2

I have a java web application that is beign developed in Java 8 and that is beign deployed on two tomcat 8.5.33 clustered servers running on a Oracle Linux Server 7.5. The problem, is as follows.

The war has been deployed continuously for the last couple of weeks without any problems, the thing is that suddenly it started working very slowly.

After investigating I came up with some causes and solutions to them, but, none of them seemed to be the cause of my problem.

At first I thought it could have been a memory leak or something like that, but after seeing that that wasn´t the case, rebooting the system just in case and giving tomcat more memory to use, nothing worked. I also found that there was a possibility of the problem being caused by a too large catalina.out file, that also wasn´t the case.

When looking in the logs produced by tomcat it seems like nothing is going wrong besides:

05-Dec-2018 13:51:28.412 SEVERE [main] org.apache.catalina.ha.deploy.FarmWarDeployer.start FarmWarDeployer can only work as host cluster subelement!

This seems to be a cluster error but as I have investigated this shouldn´t be the cause of my problem, besides that logs it is continuously logging:

05-Dec-2018 15:09:16.832 FINE [ContainerBackgroundProcessor[StandardEngine[Catalina]]] org.apache.catalina.session.ManagerBase.processExpires Start expire sessions StandardManager at 1544018956832 sessioncount 1

05-Dec-2018 15:09:16.833 FINE [ContainerBackgroundProcessor[StandardEngine[Catalina]]] org.apache.catalina.session.ManagerBase.processExpires End expire sessions StandardManager processingTime 1 expired sessions: 0

The weird thing is that in my webapp logs you can see where too much time is passing between logs.
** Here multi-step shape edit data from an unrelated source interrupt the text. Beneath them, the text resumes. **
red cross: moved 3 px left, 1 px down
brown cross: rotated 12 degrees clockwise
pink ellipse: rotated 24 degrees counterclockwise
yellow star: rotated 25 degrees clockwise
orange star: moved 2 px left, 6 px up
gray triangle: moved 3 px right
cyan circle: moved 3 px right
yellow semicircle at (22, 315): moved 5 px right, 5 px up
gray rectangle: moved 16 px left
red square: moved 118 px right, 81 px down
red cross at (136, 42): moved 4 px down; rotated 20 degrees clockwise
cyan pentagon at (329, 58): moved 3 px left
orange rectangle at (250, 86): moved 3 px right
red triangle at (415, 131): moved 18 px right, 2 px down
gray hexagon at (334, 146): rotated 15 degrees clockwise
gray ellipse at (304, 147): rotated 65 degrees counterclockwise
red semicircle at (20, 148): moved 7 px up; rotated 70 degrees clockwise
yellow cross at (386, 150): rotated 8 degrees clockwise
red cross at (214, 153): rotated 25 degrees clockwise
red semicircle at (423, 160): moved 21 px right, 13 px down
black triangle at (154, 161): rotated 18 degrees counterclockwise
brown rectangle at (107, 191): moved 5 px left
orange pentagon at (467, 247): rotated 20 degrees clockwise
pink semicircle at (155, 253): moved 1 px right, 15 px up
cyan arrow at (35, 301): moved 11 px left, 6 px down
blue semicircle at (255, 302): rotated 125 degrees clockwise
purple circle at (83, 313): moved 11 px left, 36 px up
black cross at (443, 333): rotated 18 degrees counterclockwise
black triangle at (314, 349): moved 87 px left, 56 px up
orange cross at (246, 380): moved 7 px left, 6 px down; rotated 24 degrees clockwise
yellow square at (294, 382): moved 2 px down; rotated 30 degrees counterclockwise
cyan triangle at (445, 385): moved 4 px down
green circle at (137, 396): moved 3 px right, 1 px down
This occurs randomly every time a servlet is called, doing everything fine until at a random log (random because sometimes it starts at one log, and another time at another one) the logs start being written every 10 seconds.

Log4j2 2.11 is being used for the logs and here is an example of some logs:

05/12/2018 11:53:18 INFO

05/12/2018 11:53:18 INFO

05/12/2018 11:53:18 INFO

05/12/2018 11:53:18 INFO

05/12/2018 11:53:38 INFO

05/12/2018 11:53:48 INFO

05/12/2018 11:53:58 INFO

05/12/2018 11:54:08 INFO

05/12/2018 11:54:18 INFO

05/12/2018 11:54:28 INFO

05/12/2018 11:54:38 INFO

05/12/2018 11:54:48 INFO

05/12/2018 11:54:58 INFO

05/12/2018 11:55:08 INFO

  • Hi! All this may be due to very different reasons. Have you talked to your system administrator in order to recover system-level information? I am thinking of hardware parameters and I/O statistics. Is your machine swapping now? Has it the same hardware assignment? Maybe some system administrator removed RAM or CPUs from your vms? – Jorge_B Dec 05 '18 at 15:10
  • On which filesystem(s) are data and the logs stored on? – Emmanuel Rosa Dec 05 '18 at 15:11
  • @Jorge_B Yes apparently it seems like Java is consuming a lot of CPU when deploying the generated wars, besides that, it behaves strangely when using system resources. Still haven´t found the cause of the problem, but it seems like its fault of the vm, either changed hardware or changed configurations. Recomendatios are welcome, and thank you for your response! – TheTheodorus Dec 05 '18 at 17:10
  • @EmmanuelRosa I don´t know to what kind of data you are referring to, if its the database your talking about its on a separate VM on the same physical machine. The logs are being saved in a folder inside the tomcat logs folder with log4j2. Thank you for your response! – TheTheodorus Dec 05 '18 at 17:13
  • It would be very important to be able to compare a system-wide snapshot of your system now with as much information as you can retrieve of its situation before the incident. We should be able too to properly define what you mention as 'behaving strangely when using system resources'. Once and if we discard system configuration changes as a cause, you should have a look at every code change pushed recently to the SCM in order to discard too any possible programming bad practice. Please feel free to update the question with as much info as possible – Jorge_B Dec 06 '18 at 08:20
  • I asked about the filesystem because if your database is on a COW-based filesystem, such as BTRFS, there's a good chance the database files have become heavily fragmented. The same goes for your systemd log files. – Emmanuel Rosa Dec 06 '18 at 09:56

1 Answers1

1

Had the same problem in our system. In our case it was caused by the Linux user that used to launch the Tomcat, it didn't have enough privileges needed for all the Tomcat Apps, so I simply solved it by launching it with the sudo command.

sudo $CATALINA_HOME/bin/startup.sh

I don't have information about why this solved the problem, and what was causing all the slowness, cause of time needs (just wanted to resolve it as quickly as we could). Hope this suits for you.